Pourquoi nous, Libanais, voyons venir l’impasse, élevons la voix pour la dénoncer, et finissons pourtant par y tomber, nous condamnant à souffrir alors que nous connaissons parfaitement la porte de sortie ?

Pourquoi laissons-nous la gangrène nous ronger, malgré notre décision collective que le Liban est notre patrie définitive et qu’il n’y en a pas d’autre ? Pourquoi alors persistons-nous à nous flageller, à resserrer le nœud tout en y frottant la scie, pleinement conscients que ce chemin nous épuisera et retardera chaque solution dont nous avons tant besoin ?

Nos expériences passées auraient dû nous apprendre à éviter ce qui nous nuit, à nous protéger et à sortir des crises que nous avons provoquées nous-mêmes ou dans lesquelles d’autres nous ont entraînés. Alors, pourquoi ne prenons-nous pas l’initiative de nous entendre sur des solutions ?

Voici quelques raisons :

Premièrement, la division politique, racine de tous les maux. Elle se manifeste par le sectarisme et le clientélisme politique. L’absence de consensus retarde les budgets au-delà de leurs délais constitutionnels, bloque des lois de réforme essentielles, paralyse les institutions et empêche toute prise de décision unifiée aux niveaux gouvernemental et parlementaire. Elle mine aussi l’État de droit, menant souvent à une application sélective ou intéressée de la loi.

Deuxièmement, les intérêts privés et ceux de l’élite politique. La classe dirigeante résiste aux réformes qui menacent ses privilèges ou affaiblissent sa mainmise sur les ressources financières. Cette résistance vise à éviter la transparence et la reddition de comptes, préférant conserver des pratiques opaques plutôt que d’adopter des mesures correctives.

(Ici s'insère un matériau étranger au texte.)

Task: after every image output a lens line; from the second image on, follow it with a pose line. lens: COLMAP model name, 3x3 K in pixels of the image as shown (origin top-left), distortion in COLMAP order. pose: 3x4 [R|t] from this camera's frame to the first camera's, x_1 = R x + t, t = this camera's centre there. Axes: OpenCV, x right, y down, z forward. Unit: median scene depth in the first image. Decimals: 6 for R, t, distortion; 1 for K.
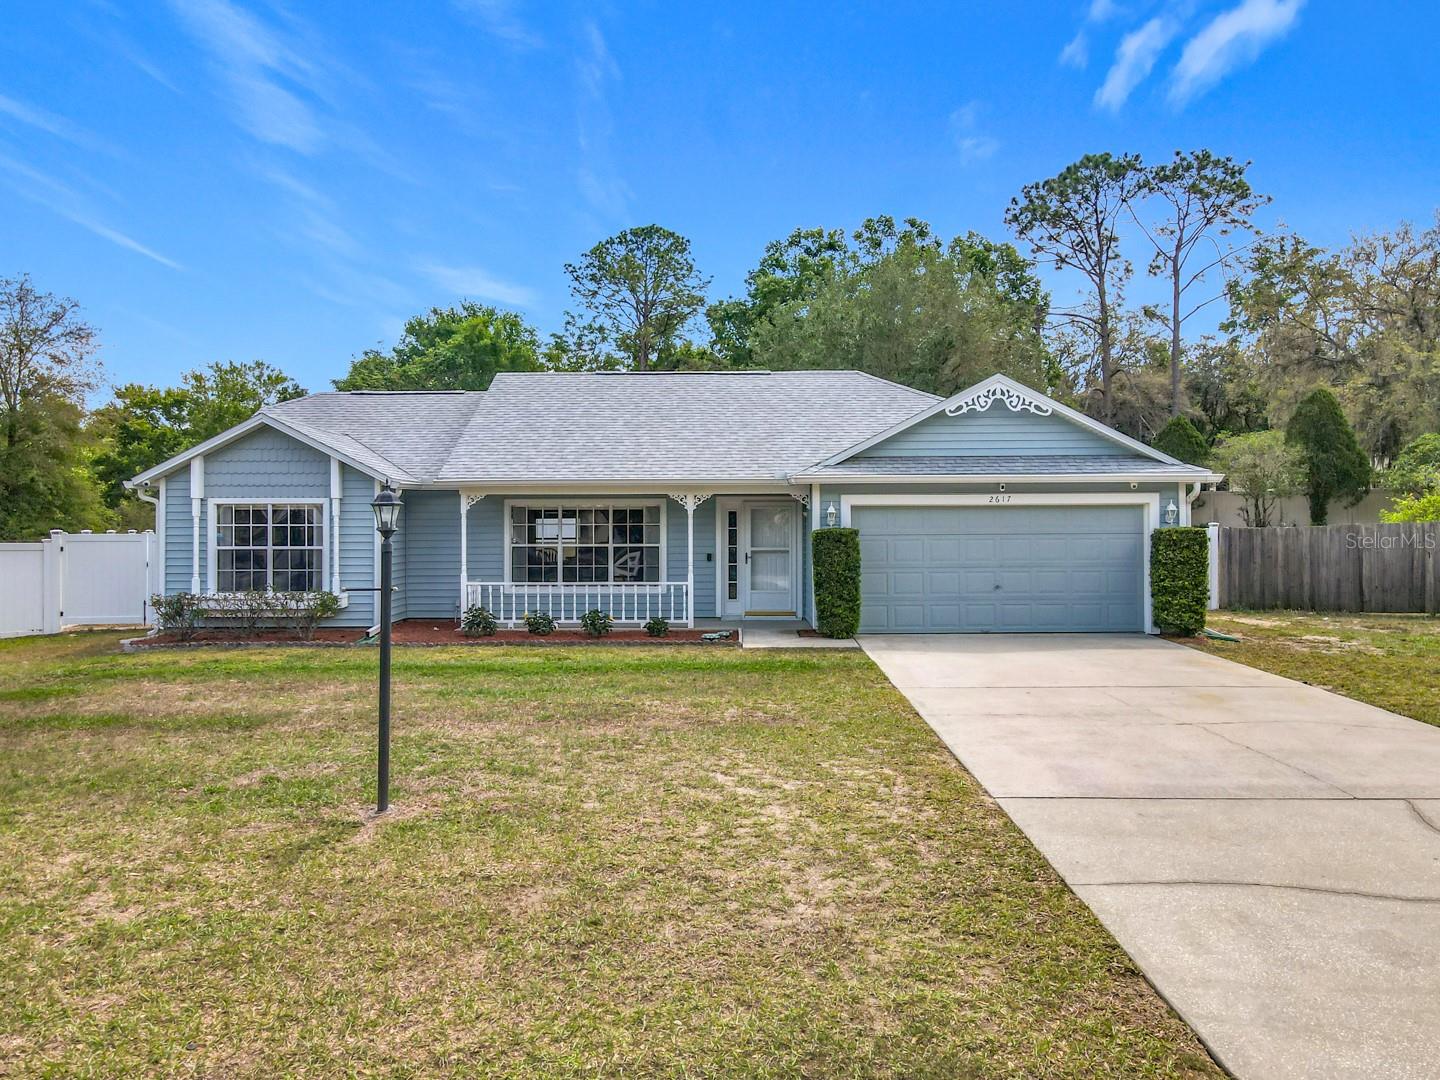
lens RADIAL K [[1023.1, 0, 710.7], [0, 1023.1, 533.3], [0, 0, 1]] dist [0.001764, 0.002927]
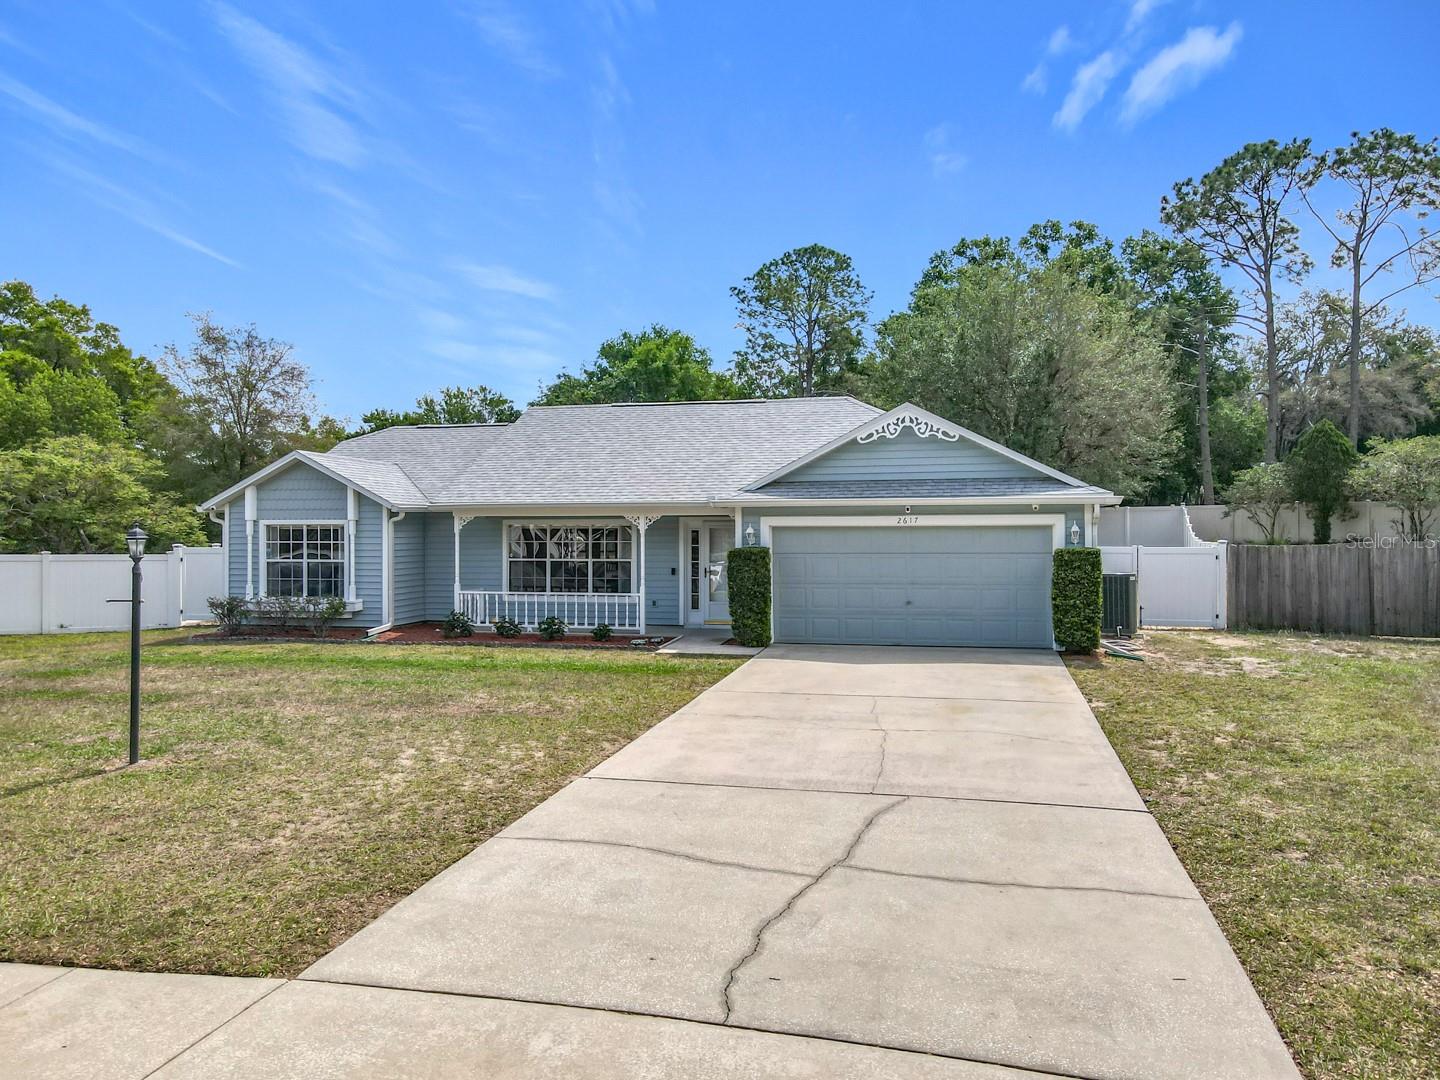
lens RADIAL K [[993.2, 0, 700.0], [0, 993.2, 540.1], [0, 0, 1]] dist [0.030445, -0.000723]
pose [[0.976571, 0.003123, -0.215172, 0.263831], [-0.003262, 0.999995, -0.000288, -0.010537], [0.215170, 0.000984, 0.976576, -0.055297]]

Troisièmement, l’absence d’une véritable volonté politique. Malgré la conscience théorique de la gravité de la crise et de l’urgence des solutions, les institutions de l’État manquent de coordination. Un leadership efficace, capable de mener les réformes au rythme nécessaire, fait défaut.

Quatrièmement, la faiblesse du soutien international et le recul du financement. Les finances précaires du Liban continuent de dépendre de l’emprunt pour couvrir les déficits budgétaires, même si l’amélioration du recouvrement fiscal a quelque peu réduit l’écart. Le problème le plus profond réside dans la taxation de services inexistants ou fournis au minimum.

Cinquièmement, la fragilité de l’appareil législatif et du cadre juridique. L’adoption des lois de réforme essentielles avance à un rythme désespérément lent. Certaines propositions contredisent même les objectifs de réforme, tandis que d’autres restent suspendues, faute de décrets d’application qui n’aboutissent jamais.

Tout cela se déroule sous la pression d’une société épuisée par l’effondrement du niveau de vie, ce qui rend presque impossible l’imposition de mesures d’austérité ou de changements structurels qui aggraveraient encore le fardeau quotidien des citoyens.

Mais le facteur le plus décisif, échappant au contrôle de l’État, demeure le poids des dossiers politiques et sécuritaires extérieurs. Les dirigeants du Liban sont absorbés par les négociations régionales, et les gouvernements successifs ont manqué plus d’une occasion de sortir le pays de l’étau.